The Discoverability session that followed was chaired by Louise Bezuidenhout and consisted of three short presentations:
- "Crosswalking to Schema.org", Leyla Jaeol Castro, (ZB Information Centre)
- "Enhancing Generic Data Descriptors with Discipline Specific Metadata", Dr Vaidas Morkevius (Lithuanian Data Archive)
- "European Research Infrastructure solutions", Daan Broeder (CLARIN)
The discussion covered combining metadata schemas, which was deemed possible - as long as it was possible to determine which index to use in specific cases based on the purpose. The practice is relatively common in life sciences. The availability of open source tools for metadata management was deemed to be a not fully resolved question, but the SSHOC portal was mentioned as one of the potential starting points. Also, the RDA metadata registry contains conversions between metadata standards. FAIRCORE4EOSC is also planning to create a registry of crosswalks. In closing, the responsibility for the metadata should be shared between researchers and infrastructure providers - similar to submitting bibliographical data when submitting a publication. Essentially this would normalise (rather than incentivise) the provision of metadata.
Pathways to Community Engagement
The final session of the day was the panel "Pathways to Community Engagement, Showcasing the RDA/EOSC Future Domain Ambassadors and RDA's work on Engaging Communities in EOSC” chaired by Najla Rettberg. The panel consisted of the following Domain Ambassadors:
- Dr. Sofie Meeus, (Meise Botanic Garden)
- Dr. Lina Sitz, (LEDataS)
- Dr. Helene N. Andreassen, (UiT The Arctic University of Norway)
- Dr. Marek Cebecauer, (J. Heyrovsky Institute of Physical Chemistry of the Czech Academy of Sciences)
- Prof. Laura Morales, (Fondation Nationale des Sciences Politiques)
- Beth Knazook (Digital Repository of Ireland)

__DATA PROVIDED__:
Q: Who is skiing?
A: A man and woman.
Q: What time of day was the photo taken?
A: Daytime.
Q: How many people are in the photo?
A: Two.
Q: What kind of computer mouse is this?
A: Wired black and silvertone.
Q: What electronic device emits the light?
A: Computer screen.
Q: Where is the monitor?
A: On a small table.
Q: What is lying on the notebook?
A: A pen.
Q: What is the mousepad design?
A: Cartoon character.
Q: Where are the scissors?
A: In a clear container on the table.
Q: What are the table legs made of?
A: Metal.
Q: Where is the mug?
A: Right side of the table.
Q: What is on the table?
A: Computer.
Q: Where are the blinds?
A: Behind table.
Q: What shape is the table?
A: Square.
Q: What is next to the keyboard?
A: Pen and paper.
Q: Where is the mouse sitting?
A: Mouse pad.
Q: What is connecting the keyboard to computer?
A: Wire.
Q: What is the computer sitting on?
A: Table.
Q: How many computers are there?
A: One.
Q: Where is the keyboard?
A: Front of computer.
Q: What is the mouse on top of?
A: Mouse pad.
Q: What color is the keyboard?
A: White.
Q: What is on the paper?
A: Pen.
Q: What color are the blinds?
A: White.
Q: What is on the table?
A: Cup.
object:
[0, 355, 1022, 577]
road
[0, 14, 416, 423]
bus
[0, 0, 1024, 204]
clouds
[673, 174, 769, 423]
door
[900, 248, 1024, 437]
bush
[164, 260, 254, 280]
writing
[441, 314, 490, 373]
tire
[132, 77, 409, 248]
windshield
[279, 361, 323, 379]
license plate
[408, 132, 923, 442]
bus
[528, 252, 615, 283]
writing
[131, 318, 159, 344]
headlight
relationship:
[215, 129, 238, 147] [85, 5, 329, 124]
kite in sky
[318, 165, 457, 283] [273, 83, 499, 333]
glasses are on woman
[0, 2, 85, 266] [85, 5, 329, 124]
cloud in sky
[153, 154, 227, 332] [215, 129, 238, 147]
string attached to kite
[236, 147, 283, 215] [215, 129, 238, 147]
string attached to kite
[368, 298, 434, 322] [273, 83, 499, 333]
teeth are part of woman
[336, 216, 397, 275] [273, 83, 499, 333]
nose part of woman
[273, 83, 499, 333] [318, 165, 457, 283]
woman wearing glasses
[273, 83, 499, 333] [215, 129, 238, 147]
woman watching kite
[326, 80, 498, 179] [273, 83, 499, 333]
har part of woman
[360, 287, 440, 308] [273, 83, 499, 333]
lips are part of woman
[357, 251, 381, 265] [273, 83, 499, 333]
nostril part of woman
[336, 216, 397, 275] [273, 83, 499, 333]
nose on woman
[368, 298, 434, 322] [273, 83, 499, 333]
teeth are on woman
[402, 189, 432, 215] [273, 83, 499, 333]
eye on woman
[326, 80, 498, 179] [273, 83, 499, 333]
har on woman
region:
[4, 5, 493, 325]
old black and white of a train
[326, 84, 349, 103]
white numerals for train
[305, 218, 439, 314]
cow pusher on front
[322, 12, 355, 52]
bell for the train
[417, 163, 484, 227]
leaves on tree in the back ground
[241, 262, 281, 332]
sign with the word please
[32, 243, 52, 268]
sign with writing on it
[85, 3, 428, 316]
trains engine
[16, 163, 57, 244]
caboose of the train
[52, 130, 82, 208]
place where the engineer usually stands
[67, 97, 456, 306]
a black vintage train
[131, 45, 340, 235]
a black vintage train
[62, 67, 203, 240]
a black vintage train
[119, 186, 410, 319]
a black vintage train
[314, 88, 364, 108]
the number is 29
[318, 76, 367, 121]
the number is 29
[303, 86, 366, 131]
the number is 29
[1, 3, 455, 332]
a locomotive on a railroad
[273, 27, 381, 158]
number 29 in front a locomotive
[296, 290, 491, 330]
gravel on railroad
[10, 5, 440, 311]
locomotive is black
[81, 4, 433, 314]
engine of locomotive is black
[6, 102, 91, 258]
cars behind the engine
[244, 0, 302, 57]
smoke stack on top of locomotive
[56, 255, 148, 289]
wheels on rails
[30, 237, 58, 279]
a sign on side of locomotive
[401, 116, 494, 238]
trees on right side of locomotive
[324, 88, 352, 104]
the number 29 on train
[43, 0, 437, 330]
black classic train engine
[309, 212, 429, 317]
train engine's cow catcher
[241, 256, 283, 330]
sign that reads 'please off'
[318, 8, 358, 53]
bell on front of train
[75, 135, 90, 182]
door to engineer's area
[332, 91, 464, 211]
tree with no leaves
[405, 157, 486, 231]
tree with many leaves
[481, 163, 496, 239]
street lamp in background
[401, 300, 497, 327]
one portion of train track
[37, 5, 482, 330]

__EXERCISE SET__:
a. List the six Domain Ambassadors named as panelists in the source passage.
b. Extract word for word from the source passage the stretch from "- Dr. Marek" up to and including "des Sciences Politiques)".

__SOLUTIONS BY TASK__:
a.
- Dr. Sofie Meeus
- Dr. Lina Sitz
- Dr. Helene N. Andreassen
- Dr. Marek Cebecauer
- Prof. Laura Morales
- Beth Knazook

b.
- Dr. Marek Cebecauer, (J. Heyrovsky Institute of Physical Chemistry of the Czech Academy of Sciences)
- Prof. Laura Morales, (Fondation Nationale des Sciences Politiques)